Over on A View From the Sacristy has a post which suggests:
And in that wondering, I can’t help but think on the world of blogging as a new witness and perhaps a new, “Tracts for Our Times.” And within this I don’t speak to Anglicanism at all. I speak to the wonderful web of folks, mainly traditional ‘Anglo-Catholics’ or Anglicans, feisty traditional Roman Catholics and Eastern Orthodox folks (in no particular order) who have banded together to form an appeal to Holy Tradition and a witness to something ancient and in our modern day, something new that does speak to people’s lives….or least those willing to listen.
I would love to believe this, but alas I think it isn't so and won't really happen. Blogging about controversy seems to create communities of those who reckon agreement unto righteousness, where posturing is more important than taking opposition seriously. Well, perhaps the original tractarians shared the same fault.
But there's also the The Law of the Stupidest Argument and the priciples of Jerks For Jesus, Bullhorns For Everyone, and The Standard Arguments. It's extremely hard to sustain worthwhile discussion in a medium that rewards people who make biting, conventional, and simplistic comebacks over those who make longer, calmer, and more considered responses. Time and again I find myself refraining from commenting because I've spent enough time thinking about something to ensure that the post has rolled off the page and that nobody is going to read what I wrote. Time and again I don't respond because a wave of standard argument quick comebacks have swamped the comments of a post. Time and again I cut my responses off because it's clear that the person on the other end doesn't read what I wrote, but only what one of the stereotypical participants would have said. The same lack of psychological presence that allows flaming also allows the more subtle fault of reducing opponents to cardboard-thin stock characters rather than real, changeable people who hold their own, changeable opinions.
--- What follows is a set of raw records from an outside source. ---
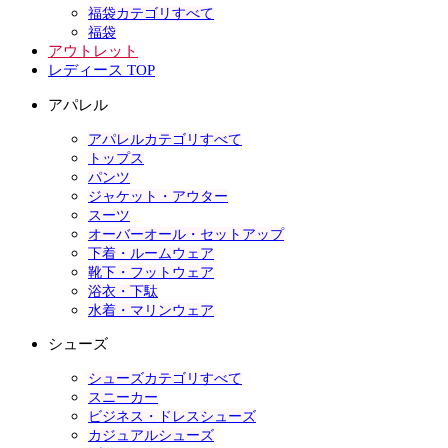
福袋カテゴリすべて
福袋
アウトレット
レディース TOP
アパレル
アパレルカテゴリすべて
トップス
パンツ
ジャケット・アウター
スーツ
オーバーオール・セットアップ
下着・ルームウェア
靴下・フットウェア
浴衣・下駄
水着・マリンウェア
シューズ
シューズカテゴリすべて
スニーカー
ビジネス・ドレスシューズ
カジュアルシューズ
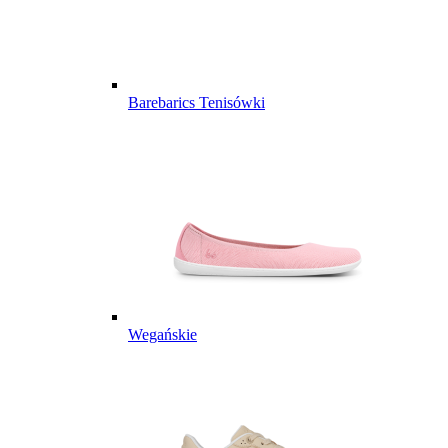
Barebarics Tenisówki
Wegańskie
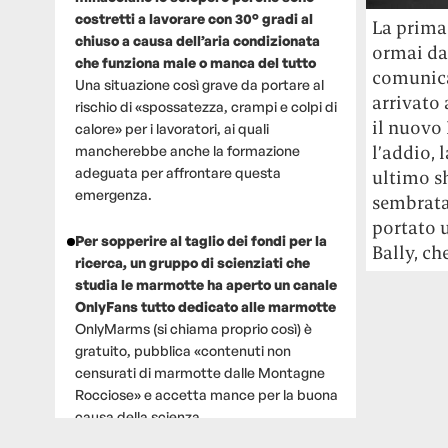
costretti a lavorare con 30° gradi al
La prima 
chiuso a causa dell’aria condizionata
ormai da
che funziona male o manca del tutto
comunicat
Una situazione così grave da portare al
arrivato 
rischio di «spossatezza, crampi e colpi di
il nuovo 
calore» per i lavoratori, ai quali
l’addio, 
mancherebbe anche la formazione
adeguata per affrontare questa
ultimo sh
emergenza.
sembrata 
portato 
Per sopperire al taglio dei fondi per la
Bally, ch
ricerca, un gruppo di scienziati che
studia le marmotte ha aperto un canale
OnlyFans tutto dedicato alle marmotte
OnlyMarms (si chiama proprio così) è
gratuito, pubblica «contenuti non
censurati di marmotte dalle Montagne
Rocciose» e accetta mance per la buona
causa della scienza.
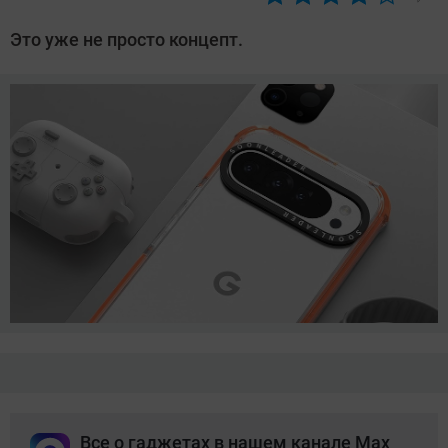
Автор:
Азиза
Это уже не просто концепт.
Довлатова
Все о гаджетах в нашем канале Max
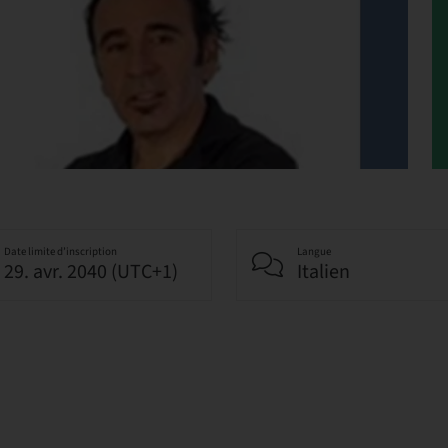
Date limite d’inscription
Langue
29. avr. 2040 (UTC+1)
Italien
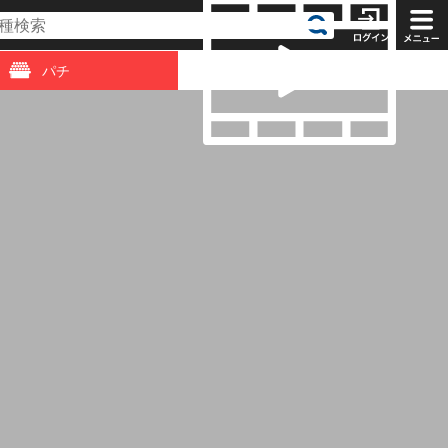
パチ
動画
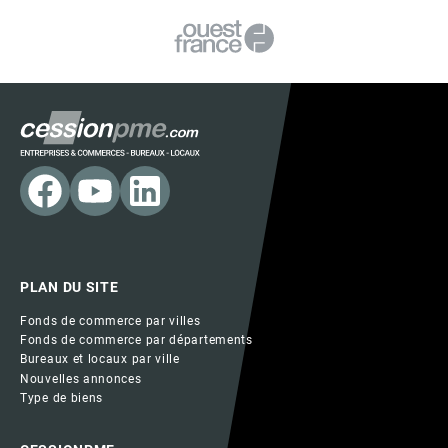
PLAN DU SITE
Fonds de commerce par villes
Fonds de commerce par départements
Bureaux et locaux par ville
Nouvelles annonces
Type de biens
What tends to happen, as a result, is that forums and blogs tend to get locked into a circle of like-minded people who tend to reinforce their common prejudices and opinions, but who are cut off from other communities with dissenting opinions. I think that's one of the biggest differences I see between blogs and the tractarians. The Tracts were written to convince the rest of the church; blog articles tend to be written to reinforce membership in the blogger's subculture. Traditionalists write to other traditionalists; liberals write to other liberals. The communities are disjoint and often as not contemptuous to each other. Therefore I tend to find the writing on both sides disappointing, because it never risks the one thing that would make it a real, living argument: refutation.